A CHP officer who was caught on cellphone repeatedly punching a woman in the face on the side of a Los Angeles freeway could face “potentially serious” criminal charges, the California Highway Patrol announced Wednesday.
Officer Daniel Andrew was subject to a criminal investigation after the beating of 51-year-old Marlene Pinnock near the La Brea Avenue exit of the 10 Freeway on July 1.
Pinnock had been wandering on foot into freeway lanes when she was detained by Andrew, CHP said soon after cellphone video of the violent arrest gained attention.
“He just grabbed me from behind and just started pulling me back and started swinging and hitting me,” Pinnock said Wednesday. “I don’t why, he just started doing it.”
In the video, Andrew could be seen throwing Pinnock to the ground, straddling her and then repeatedly punching her in the face and upper body.
Pinnock has filed a civil rights lawsuit against the CHP officer and CHP Commissioner Joe Farrow, the agency’s chief.
Andrew’s peace officer duties have been revoked and he has been moved to “administrative time off,” according to a news release issued Wednesday by CHP’s Southern Division.
The criminal case against him, which outlines “potentially serious charges,” has been forwarded to the Los Angeles County District Attorney’s Office, which will determine whether or what charges are filed.
CHP did not stated what charges against Andrew had been recommended.
“Please charge him with a felony, right now, and issue an arrest warrant,” said Pinnock’s attorney, Caree Harper, on Wednesday.
Civil rights leaders held a news conference Wednesday evening in response to the CHP announcement, calling for Andrew to be fired and criminally prosecuted.

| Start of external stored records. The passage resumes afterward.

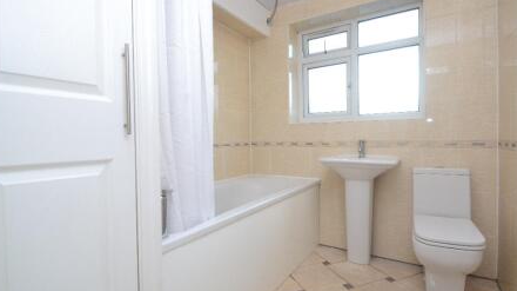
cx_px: 263
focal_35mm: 17
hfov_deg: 95.9
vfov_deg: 63.8
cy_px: 149
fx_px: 233
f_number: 8
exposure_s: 1/60
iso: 640
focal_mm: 10
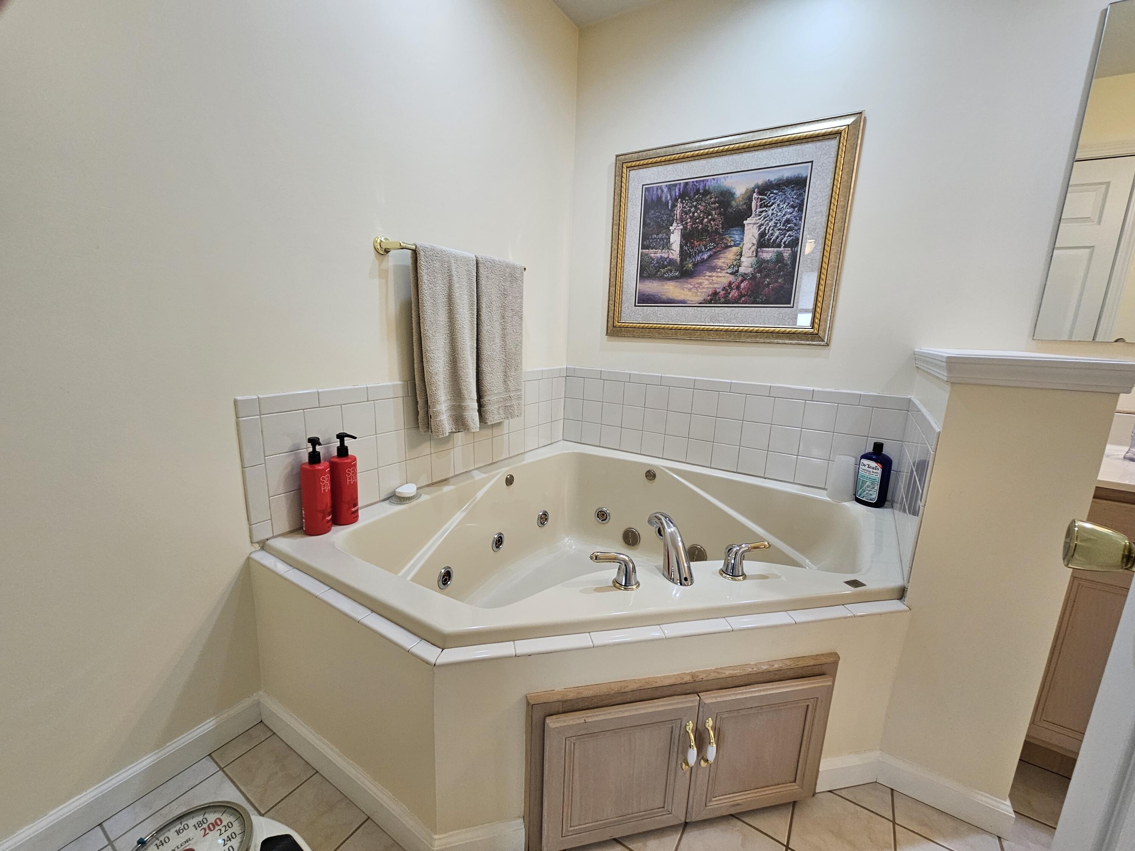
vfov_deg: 89.9
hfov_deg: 106.2
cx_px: 568
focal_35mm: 13
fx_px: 426
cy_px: 426
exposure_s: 1/60
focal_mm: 2.2
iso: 80
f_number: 2.2
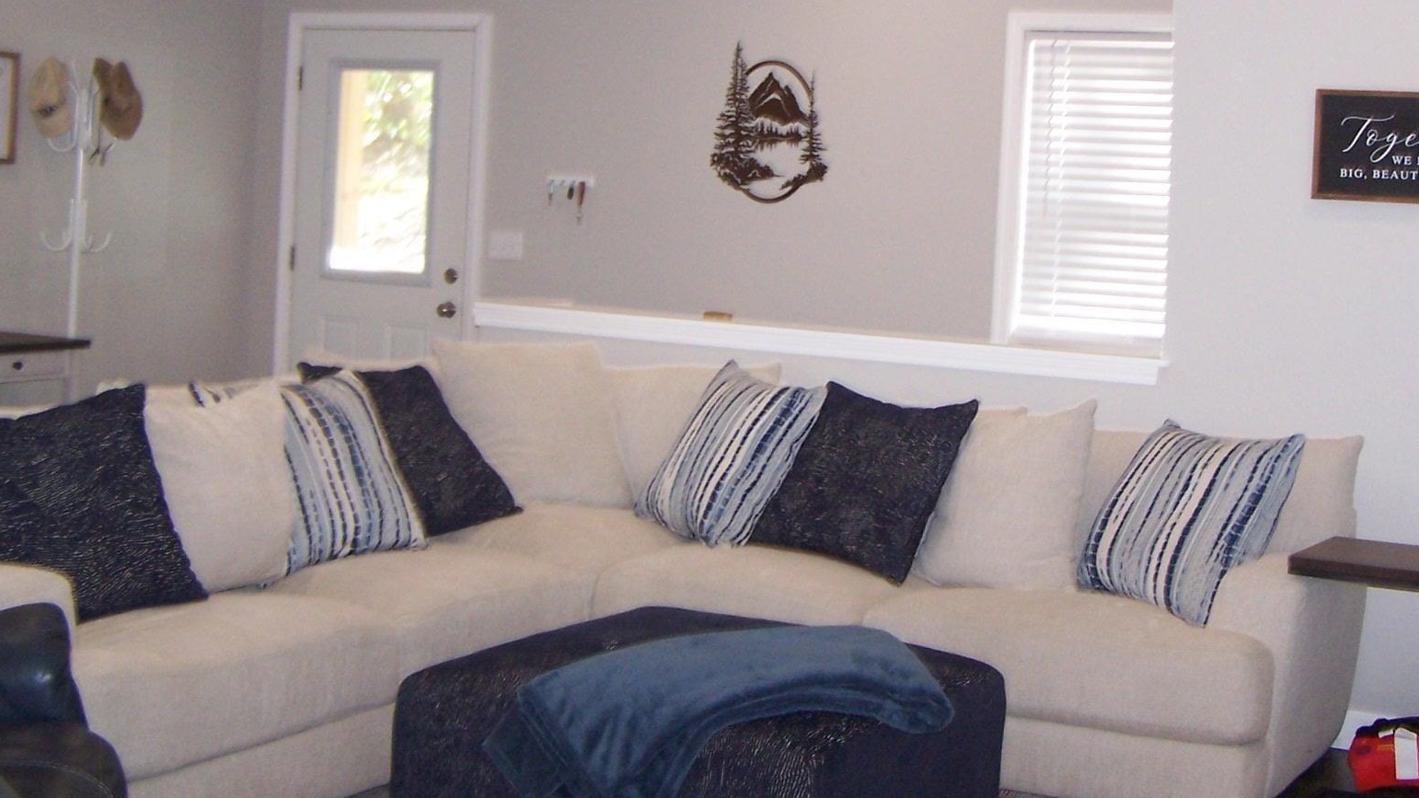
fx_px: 2069
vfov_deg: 21.6
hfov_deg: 37.6
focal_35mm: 55
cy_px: 170
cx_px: 911
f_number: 2.8
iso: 140
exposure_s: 1/60
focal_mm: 6.3
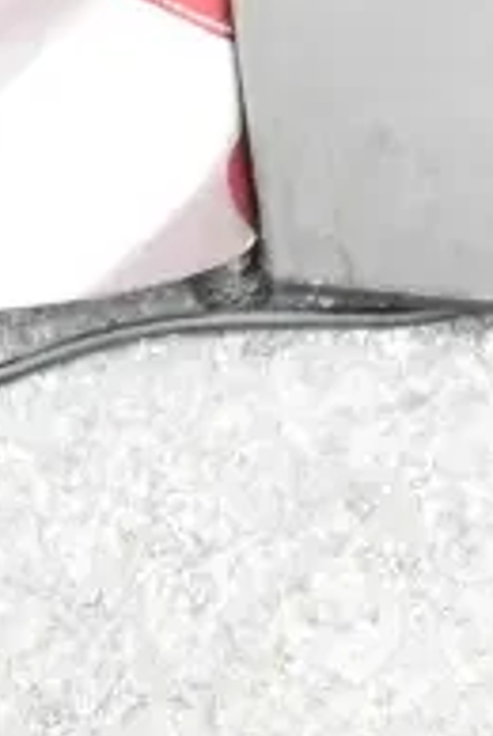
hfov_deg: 10.4
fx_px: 2599
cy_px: -865
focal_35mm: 127
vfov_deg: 13.2
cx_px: 793
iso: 1600
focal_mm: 18
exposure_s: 1/250
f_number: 8
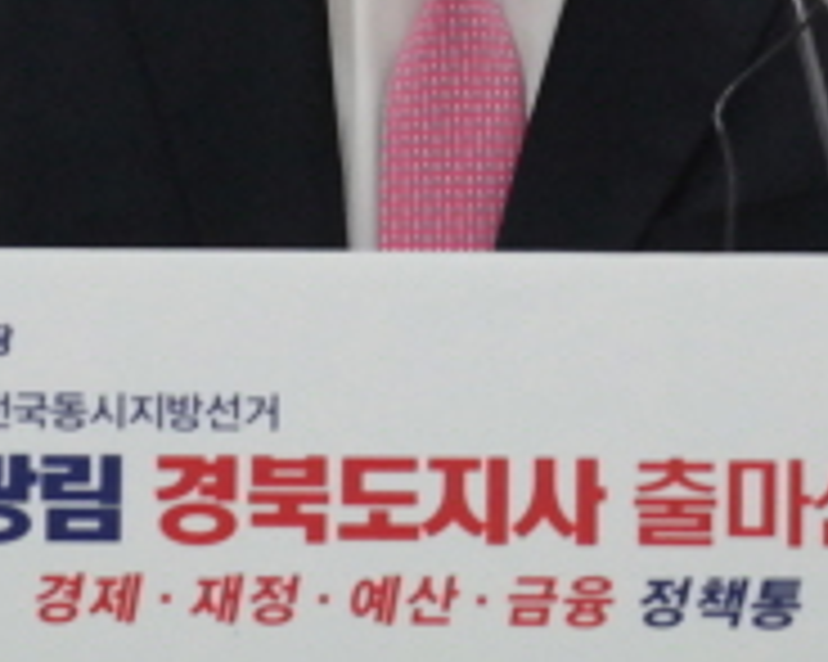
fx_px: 25007
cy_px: -182
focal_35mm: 1021
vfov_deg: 1.5
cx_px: 472
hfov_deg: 1.9
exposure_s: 1/125
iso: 3200
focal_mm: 200
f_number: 5.6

Earl Ofari Hutchinson of the policy group Los Angeles Urban Roundtable, which organized the news conference, said case having gone to prosecutors was a “partial victory.”
“The officer should be fired, and the officer should be prosecuted,” Hutchinson said. “One without the other is not justice.”
The Highway Patrol, meanwhile, was planning to continue its ongoing internal investigation into this incident, separate from the criminal investigation.
“The CHP understands the public’s interest in this case, and it is our desire to be as transparent as possible while adhering to the laws and due process that govern any investigation,” the release stated. “We value the public’s trust and appreciate the community’s patience as we complete this important process.”